In Carla Hall’s Soul Food, the beloved chef and television celebrity takes us back to her own Nashville roots to offer a fresh, lip-smackin’ look at America’s favorite comfort cuisine and traces soul food’s history from Africa and the Caribbean to the American South. Carla shows us that soul food is more than barbecue and mac and cheese. Traditionally a plant-based cuisine, everyday soul food is full of veggie goodness that’s just as delicious as cornbread and fried chicken.

From Black-Eyed Pea Salad with Hot Sauce Vinaigrette to Tomato Pie with Garlic Bread Crust, the recipes in Carla Hall’s Soul Food deliver her distinctive Southern flavors using farm-fresh ingredients. The results are light, healthy, seasonal dishes with big, satisfying tastes—the mouthwatering soul food everyone will want a taste of.

Recipes include:

  • Cracked Shrimp with Comeback Sauce
  • Ghanaian Peanut Beef Stew with Onions and Celery
  • Caribbean Smothered Chicken with Coconut, Lime, and Chiles
  • Roasted Cauliflower with Raisins and Lemon-Pepper Millet
  • Field Peas with Country Ham
  • Chunky Tomato Soup with Roasted Okra Rounds
  • Sweet Potato Pudding with Clementines
  • Poured Caramel Cake

With Carla Hall’s Soul Food, you can indulge in rich celebration foods, such as deviled eggs, buttermilk biscuits, Carla’s famous take on Nashville hot fried chicken, and a decadent coconut cream layer cake.

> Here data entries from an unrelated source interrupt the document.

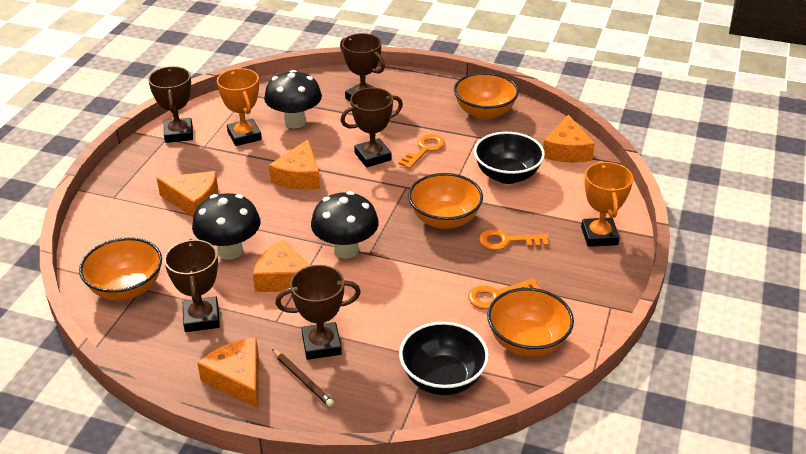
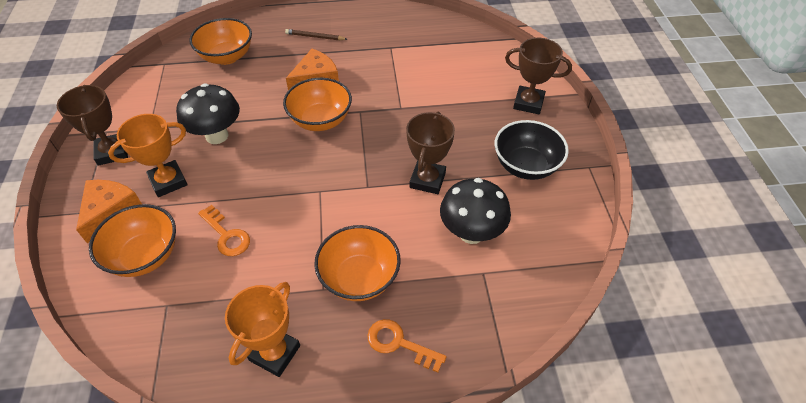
black bowl: 2 -> 1
black mushroom: 3 -> 2
brown trophy: 5 -> 3
orange cheese: 5 -> 2
orange key: 3 -> 2

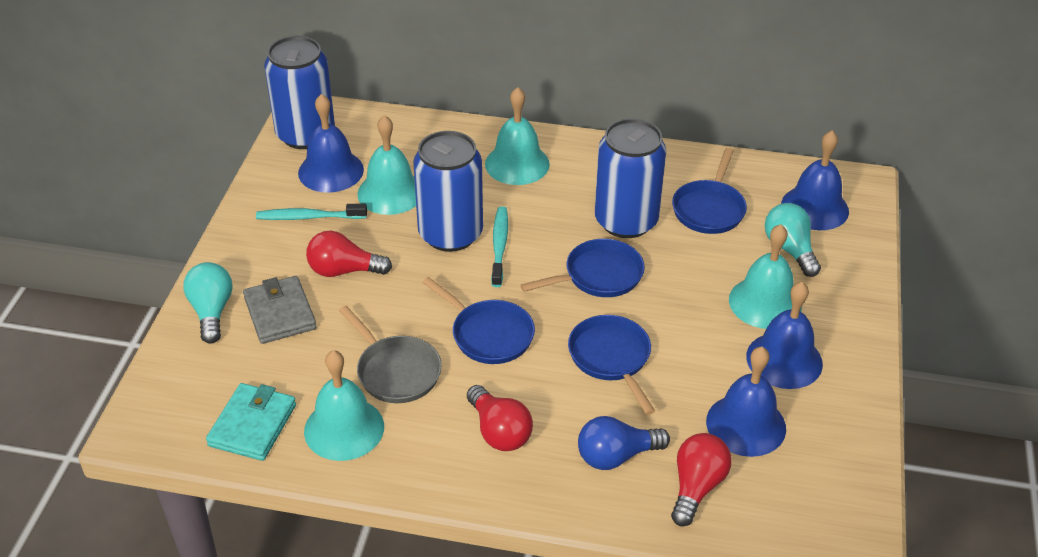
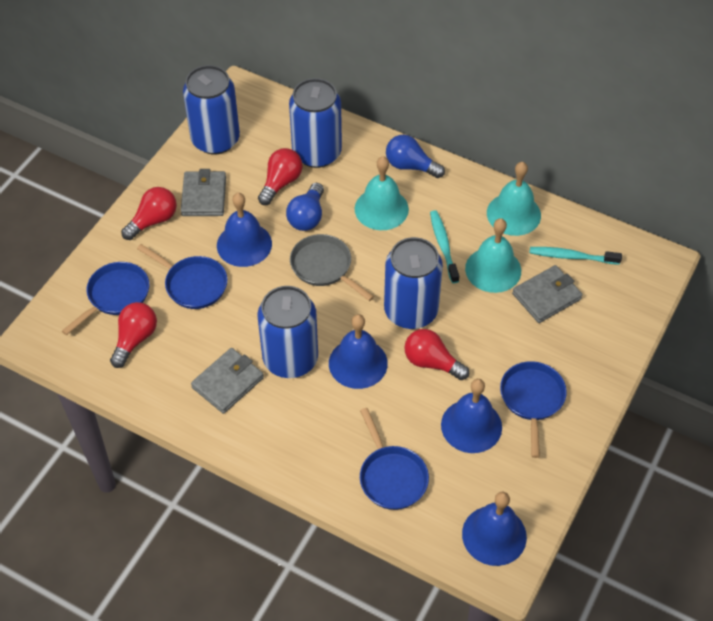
blue can: 3 -> 4
blue light bulb: 1 -> 2
grey wallet: 1 -> 3
red light bulb: 3 -> 4
turquoise bell: 4 -> 3
turquoise light bulb: 2 -> 0
turquoise wallet: 1 -> 0

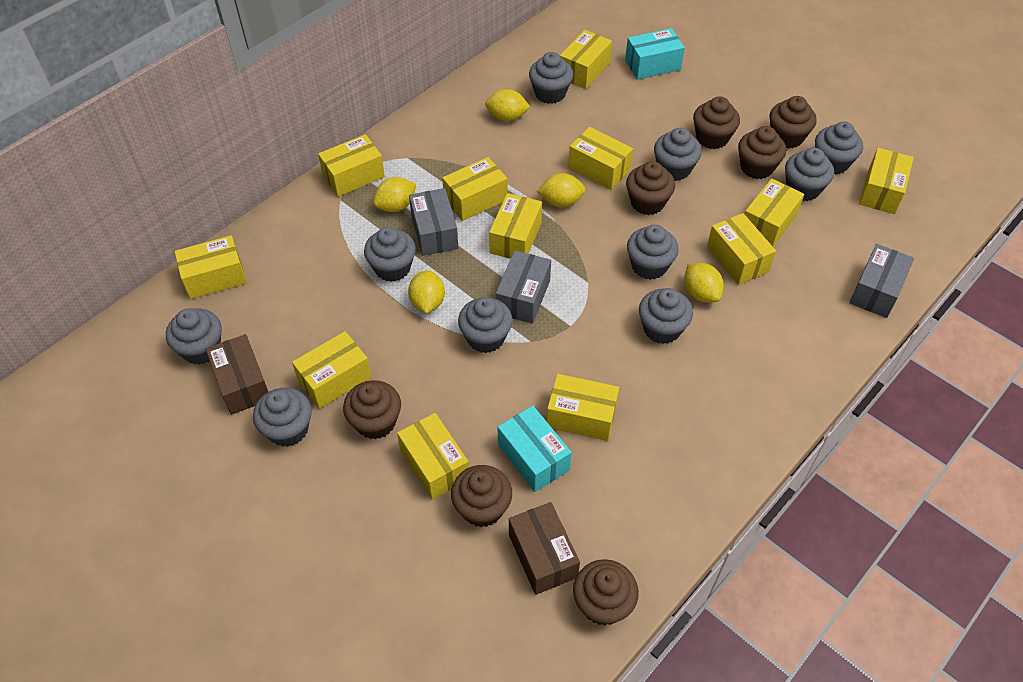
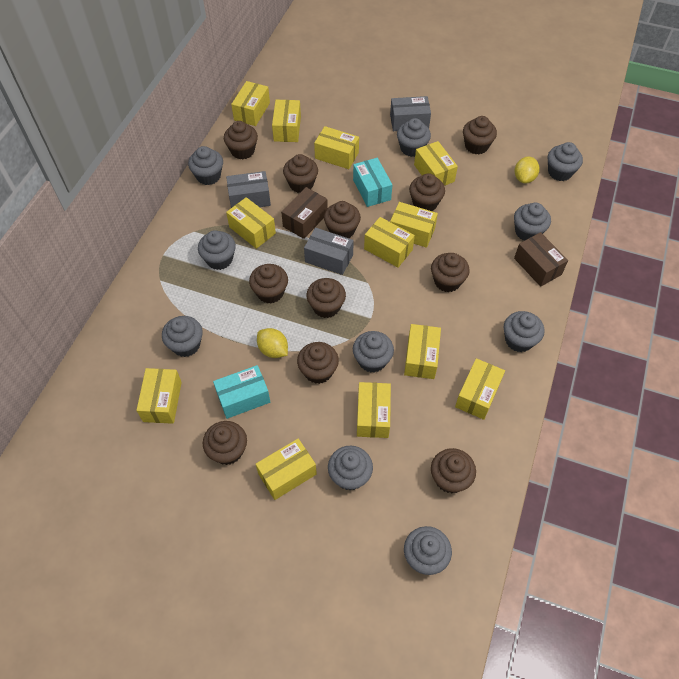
brown cupcake: 7 -> 11
yellow lemon: 5 -> 2

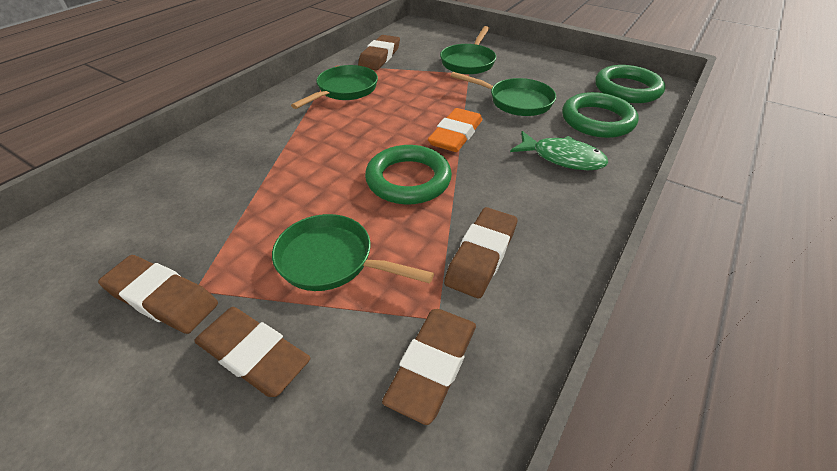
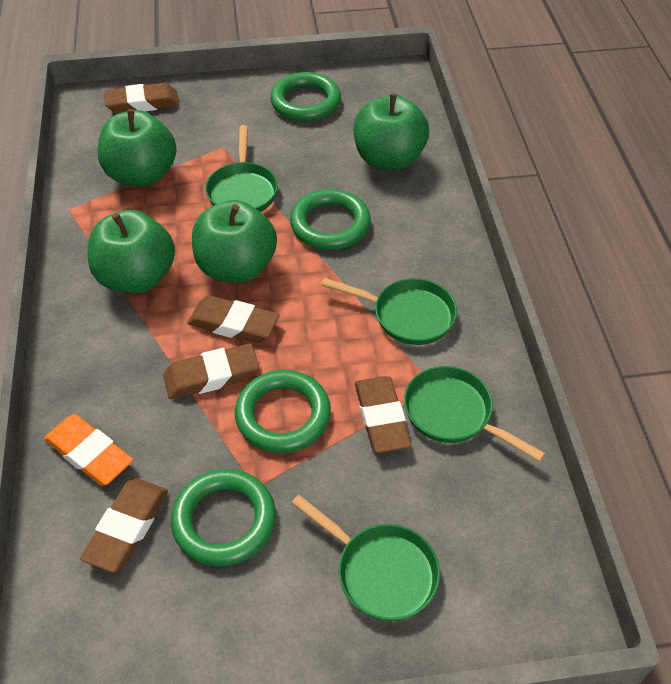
green apple: 0 -> 4
green fish: 1 -> 0
green ring: 3 -> 4

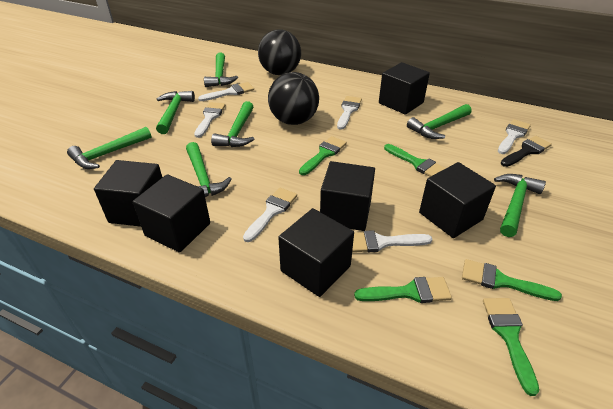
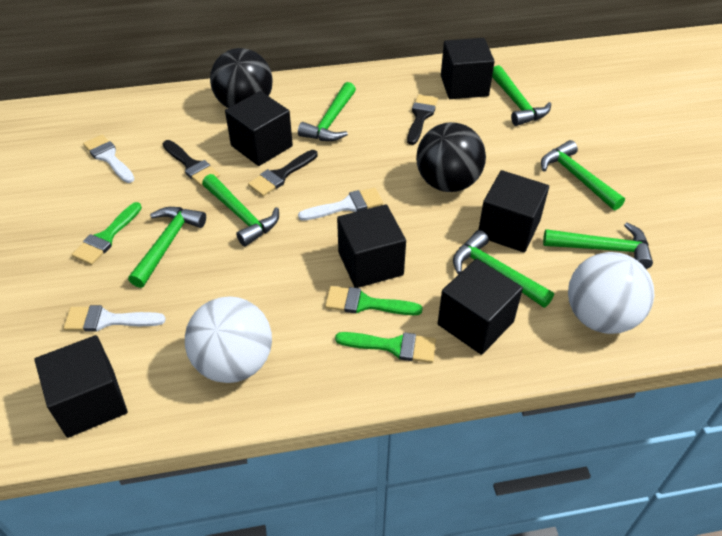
black brush: 1 -> 3
green brush: 5 -> 3
white ball: 0 -> 2
white brush: 6 -> 3

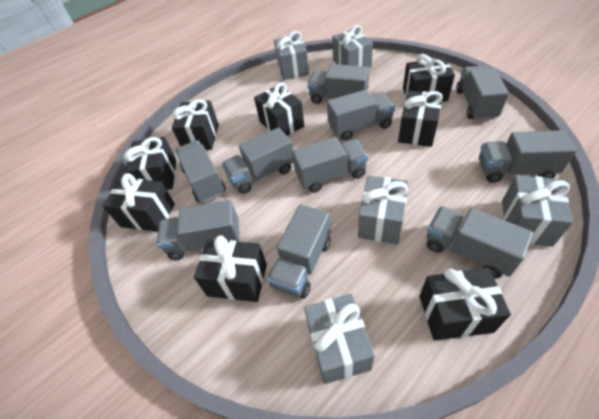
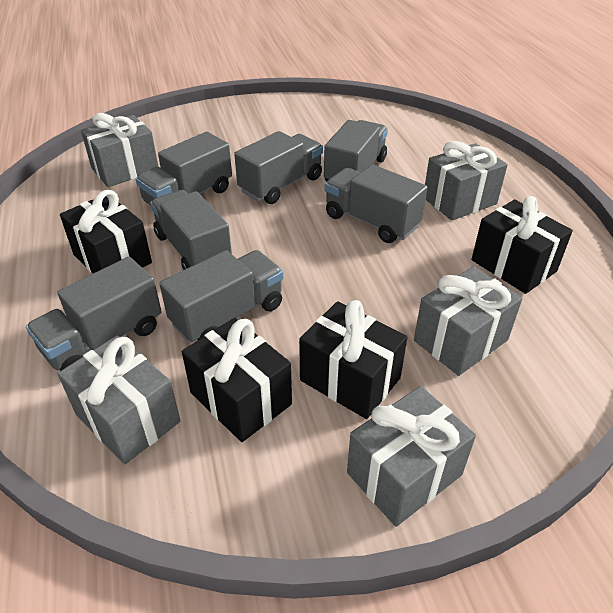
black gift: 8 -> 4
grey truck: 10 -> 7

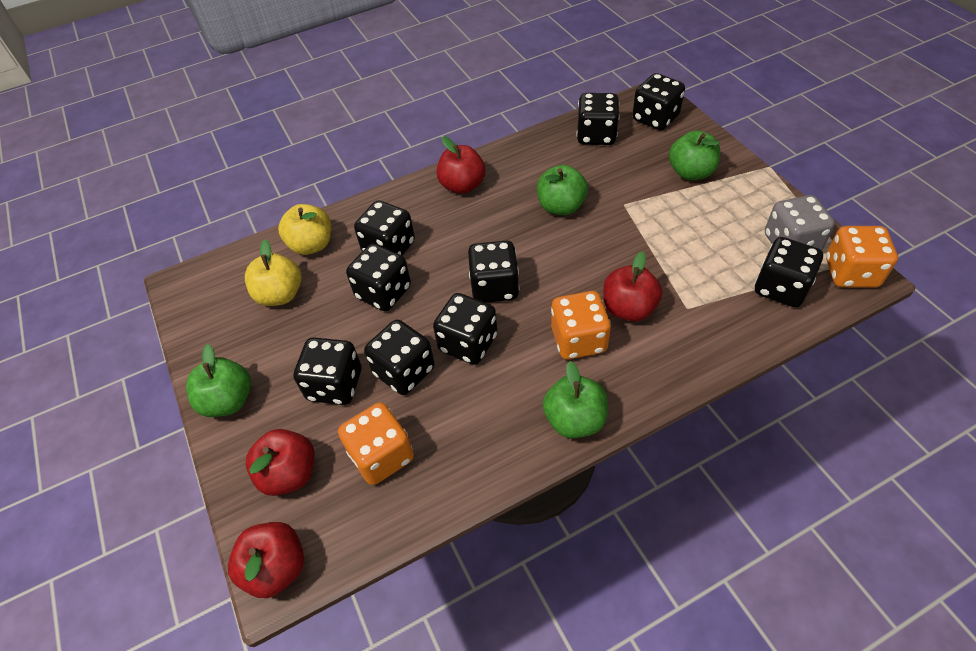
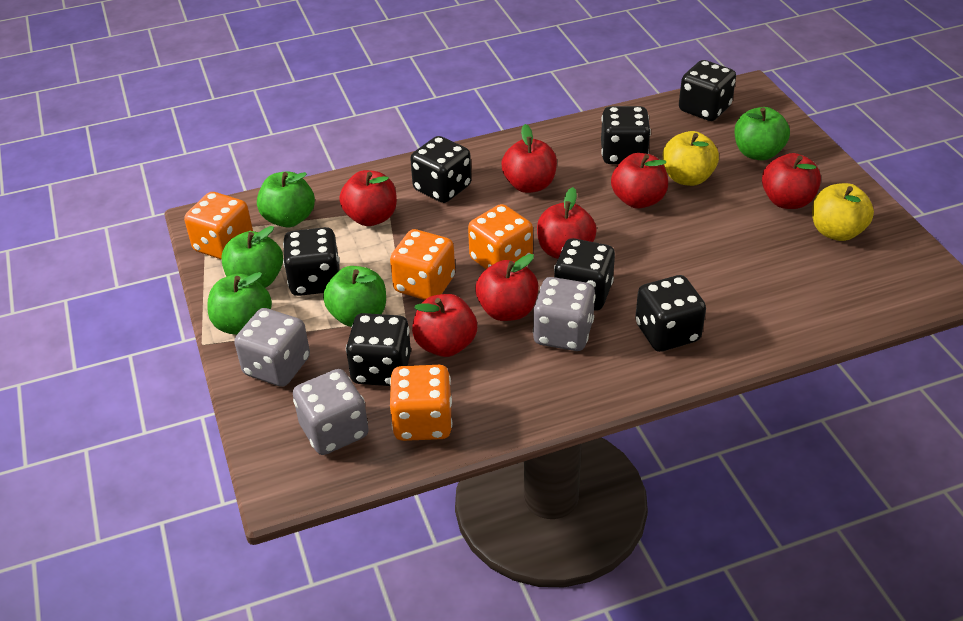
black dice: 9 -> 7
green apple: 4 -> 5
grey dice: 1 -> 3
orange dice: 3 -> 4
red apple: 4 -> 7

Featuring 145 original recipes, 120 color photographs, and a whole lotta love, Carla Hall’s Soul Food is a wonderful blend of the modern and the traditional—honoring soul food’s heritage and personalizing it with Carla’s signature fresh style. The result is an irresistible and open-hearted collection of recipes and stories that share love and joy, identity, and memory.